A mathematical model is constructed to describe the two-dimensional flow in a vertical soap film that is draining under gravity. An asymptotic analysis is employed that uses the long-wave or "lubrication" approximation. The modeling results in three coupled partial differential equations that include a number of dimensionless input parameters. The equations are solved numerically. The three functions calculated, as they vary in space and time, are the film thickness, the surface concentration of an assumed insoluble surfactant, and the slip or surface velocity. The film is assumed to be supported by "wire frame" elements at both the top and the bottom; thus the liquid area and the total surfactant are conserved in the simulation. A two-term "disjoining" pressure is included in the model that allows the development of thin, stable, i.e. "black", films.
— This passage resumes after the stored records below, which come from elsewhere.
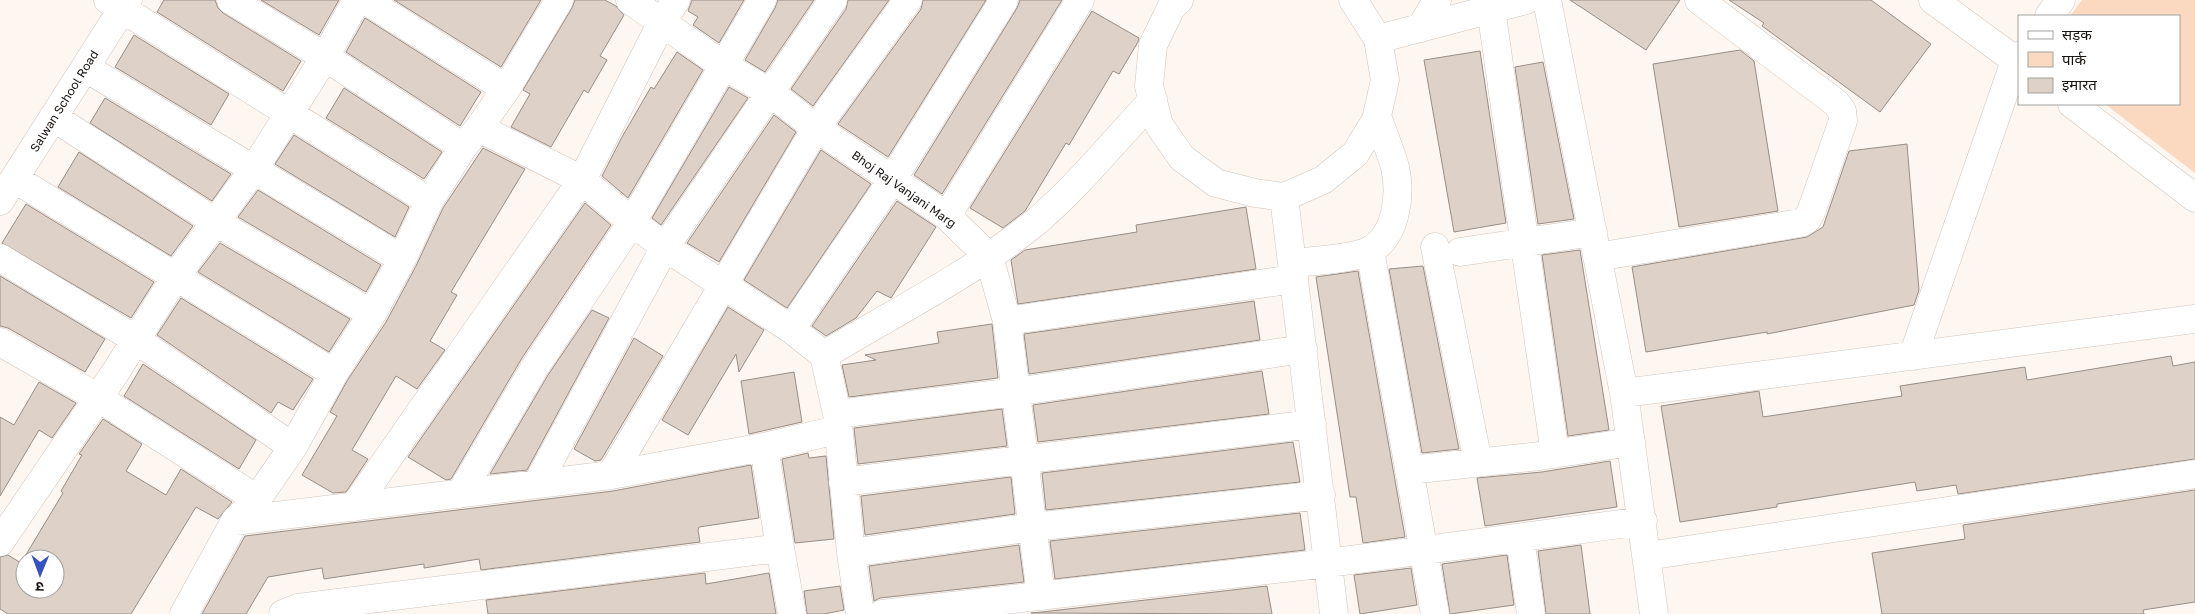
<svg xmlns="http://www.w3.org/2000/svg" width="2195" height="614" viewBox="0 0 2195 614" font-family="'Golos Text','Noto Sans Devanagari',sans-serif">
  <rect width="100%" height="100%" fill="#fef6f1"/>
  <!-- green -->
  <path fill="#fbd9c1" d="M2082,0H2195V173L2105,104H2179V16H2070Z"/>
  <!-- building -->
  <path fill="#ddd1c8" stroke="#998e86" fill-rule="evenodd" d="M164,0H215L218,8L223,13L301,61L283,91L157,12Z
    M261,0H339L319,35Z
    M394,0H541L501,67Z
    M575,0H605L616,6L624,15L600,56L607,60L588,93L584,90L551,147L511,127L530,94L523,90L572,8Z
    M692,0H744L719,43L693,25L698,17L688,11Z
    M778,0H814L765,72L745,60L775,8Z
    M848,0H889L813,106L791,89L846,9Z
    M923,0H986L888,157L838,124L921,9Z
    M1020,0H1062L942,194L914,175L1017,8Z
    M1570,0H1680L1646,50Z
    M1729,0H1871L1931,44L1880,112L1762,26L1764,23Z
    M1092,11L1139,38L1138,42L1119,74L1113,71L1069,145L1066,143L1025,211L1003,228L970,208Z
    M365,18L481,92L460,126L346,52Z
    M134,35L229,94L211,125L115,67Z
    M1740,50L1754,61L1778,211L1679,227L1653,64Z
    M1480,51L1506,223L1454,232L1424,60Z
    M677,52L703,70L628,198L602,176L622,137L651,87L654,89Z
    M1543,62L1574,219L1538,224L1515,67Z
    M729,87L748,98L661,225L652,218Z
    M344,88L442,152L424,179L326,118Z
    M105,98L231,174L212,201L90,123Z
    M774,115L796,132L719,262L687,243Z
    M294,135L409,207L395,237L275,164Z
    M1907,144L1919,290L1914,305L1767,334V332L1646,352L1632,267L1807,237L1823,227L1849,151Z
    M483,148L525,169L451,292L457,295L430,341L445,350L417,389L396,376L352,450L368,459L346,492L333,493L302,475L337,416L330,412L347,381L386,322L416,266L443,208Z
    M821,150L871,184L787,308L744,280Z
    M79,152L193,226L171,256L58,187Z
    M258,190L381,265L366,292L238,217Z
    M897,201L936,227L891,298L877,291L856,318L826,336L822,333L812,326Z
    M585,203L611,225L522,358L451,479L446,480L408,457Z
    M26,204L154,282L131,318L2,243Z
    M1246,207L1256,269L1018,304L1011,260L1025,250L1137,232L1136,225Z
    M220,243L350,319L329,352L198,272Z
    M1580,250L1609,430L1568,436L1542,255Z
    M1423,266L1459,449L1422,453L1389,269Z
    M1358,271L1405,537L1363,543L1356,497H1350L1316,277Z
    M0,276L105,339L85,372L8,328L0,326Z
    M181,298L313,379L293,410L278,402L271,413L157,335Z
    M1254,301L1260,340L1029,374L1024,334Z
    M728,307L764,330L739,372L736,354L688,435L662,420Z
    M592,310L609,318L527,470L490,474L548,375Z
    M992,324L998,378L849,397L842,365L876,360L865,355L939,343L937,332Z
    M634,338L663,356L601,460L595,461L574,449Z
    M2171,356L2173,366L2195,362V459L1958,494L1956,485L1917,491L1915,482L1777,504V507L1680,522L1661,406L1759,391L1763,417L1902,396L1900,386L2025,367L2027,380Z
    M143,364L256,440L239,469L124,396Z
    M1262,371L1269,414L1038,442L1033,405Z
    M794,372L802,422L749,434L741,381Z
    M39,382L76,403L52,438L39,430L0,496V417L14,425Z
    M1002,409L1007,446L858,464L854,428Z
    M103,419L142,444L126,471L166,495L181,469L232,502L218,519L196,507L131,614H8L0,609V557L8,555L21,563L63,493L61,491L82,455L79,454ZM25,559H55V589H25Z
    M1293,442L1300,482L1046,510L1042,473Z
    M808,453L809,458L826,456L834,539L795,543L782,459Z
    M1610,461L1617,507L1485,526L1477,478L1542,472Z
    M751,465L759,518L699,527L698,530L700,542L481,570L479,559L424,568V564L324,579L322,568L268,577L246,614H202L245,536L613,491Z
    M1011,477L1015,514L865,535L861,496Z
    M2195,490V602L2143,610L2144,614H1882L1872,553L1965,539L1963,525Z
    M1300,513L1305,550L1055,579L1050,541Z
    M1019,545L1024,582L880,598L874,601L869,566Z
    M1581,545L1590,614H1546L1538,551Z
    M1507,555L1514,605L1450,614L1442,564Z
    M1411,568L1417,605L1360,614L1354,575Z
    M705,573L706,584L769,573L776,614H488L486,600Z
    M840,586L844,610L824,614H807L804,591Z
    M1267,586L1272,614L1031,613L1042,612Z"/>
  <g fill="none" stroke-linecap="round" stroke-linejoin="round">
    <!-- minor casing -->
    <g stroke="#d1c5bd" stroke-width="29">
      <path id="minor" d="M108,0L429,201
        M231,0L325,57L463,147
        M365,0L506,89
        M559,0L506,89L479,128L582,180L632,222L665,247L791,329L824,355L837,414L1015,392L1303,349
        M630,0L724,66L771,93L816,128L947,216L989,257L1007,321L1041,596
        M1179,0L1171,8L1153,45L1149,86L1159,125L1182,158L1216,183L1255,193L1284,197L1323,180L1355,154L1376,120L1385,80L1378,39L1353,0
        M1547,0L1624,393L1654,614
        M1933,0L2019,63
        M1491,9L1555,454
        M2049,16L2061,0
        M1421,28L1437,0
        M1378,39L1526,0
        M86,68L402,259
        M2072,104L2195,198
        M53,117L214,221L372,314
        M15,179L334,373
        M1284,197L1334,614
        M0,201L128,0
        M947,216L1080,0
        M1435,247L1478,462
        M1370,250L1435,614
        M1460,252L1593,232
        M1597,257L1800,223L1807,219L1811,212L1843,121L1842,111L1836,103L1699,0
        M0,258L135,339L293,447L334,373L372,314L402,259L429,201L463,147L479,128
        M1292,263C1312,261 1355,259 1371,250C1397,234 1401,194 1395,167C1390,150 1383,133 1377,116
        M1007,321L1294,279
        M791,329L892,180L1004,0
        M0,342L97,397L257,499
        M824,355C895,312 972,274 1037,221C1079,185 1115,140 1153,100
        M1913,356L2015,61L2019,56
        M1624,393L2195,319
        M837,414L851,553L860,614
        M764,447L780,548
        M1409,470L1540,456L1631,442
        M611,475L816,128L908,0
        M843,482L1312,424
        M537,484L665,247L833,0
        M460,494L535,367L632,222L762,0
        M354,507L582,180L662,22L676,0
        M235,521L611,475L764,447L837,430
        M1520,538L1531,614
        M0,542L115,373L176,276L254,169L325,57L357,0
        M851,553L1033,527L1321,495
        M1647,556L2195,474
        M184,614L235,521L257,499L293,447
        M283,614L298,608L780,548L792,614
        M882,614L1328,563L1643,521"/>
    </g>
    <!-- minor -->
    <use href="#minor" stroke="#fff" stroke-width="28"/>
  </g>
  <g text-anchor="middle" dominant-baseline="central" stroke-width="4.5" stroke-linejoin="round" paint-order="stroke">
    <!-- street labels -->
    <g font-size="12" fill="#171310" stroke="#fff">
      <text transform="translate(64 101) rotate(-58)">Salwan School Road</text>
      <text transform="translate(904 189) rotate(35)">Bhoj Raj Vanjani Marg</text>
    </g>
  </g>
  <!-- legend -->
  <rect x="2018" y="15" width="162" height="90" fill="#ffffff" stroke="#a2a19f"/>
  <rect x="2028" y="31" width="25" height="8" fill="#ffffff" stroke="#a2a19f"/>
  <text x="2062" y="40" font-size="15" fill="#171310">सड़क</text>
  <rect x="2028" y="52" width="25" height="15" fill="#fbd9c1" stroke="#a2a19f"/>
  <text x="2062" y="65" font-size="15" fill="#171310">पार्क</text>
  <rect x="2028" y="78" width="25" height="15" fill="#ddd1c8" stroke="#a2a19f"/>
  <text x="2062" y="90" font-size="15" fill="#171310">इमारत</text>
  <!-- north arrow -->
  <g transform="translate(40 574) rotate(181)"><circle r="24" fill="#ffffff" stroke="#a2a19f"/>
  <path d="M0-4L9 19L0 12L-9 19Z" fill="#3552c4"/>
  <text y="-8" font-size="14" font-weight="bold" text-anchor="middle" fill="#171310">उ</text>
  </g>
</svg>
While the model uses a simplified picture of the relevant physics, it appears to capture observed soap film shape evolution over a large range of surfactant concentrations. The model predicts that, depending on the amount of surfactant that is present, the film profile will pass through several distinct phases. These are (i) rapid initial draining with surfactant transport, (ii) slower draining with an almost immobile interface due to surface tension gradient effect, and (iii) eventual formation of black spots at various locations on the film. This work is relevant to basic questions concerning surfactant efficacy as well as specific questions concerning film and foam draining due to gravity. Prospects for extension to three-dimensional soap film flows are also considered.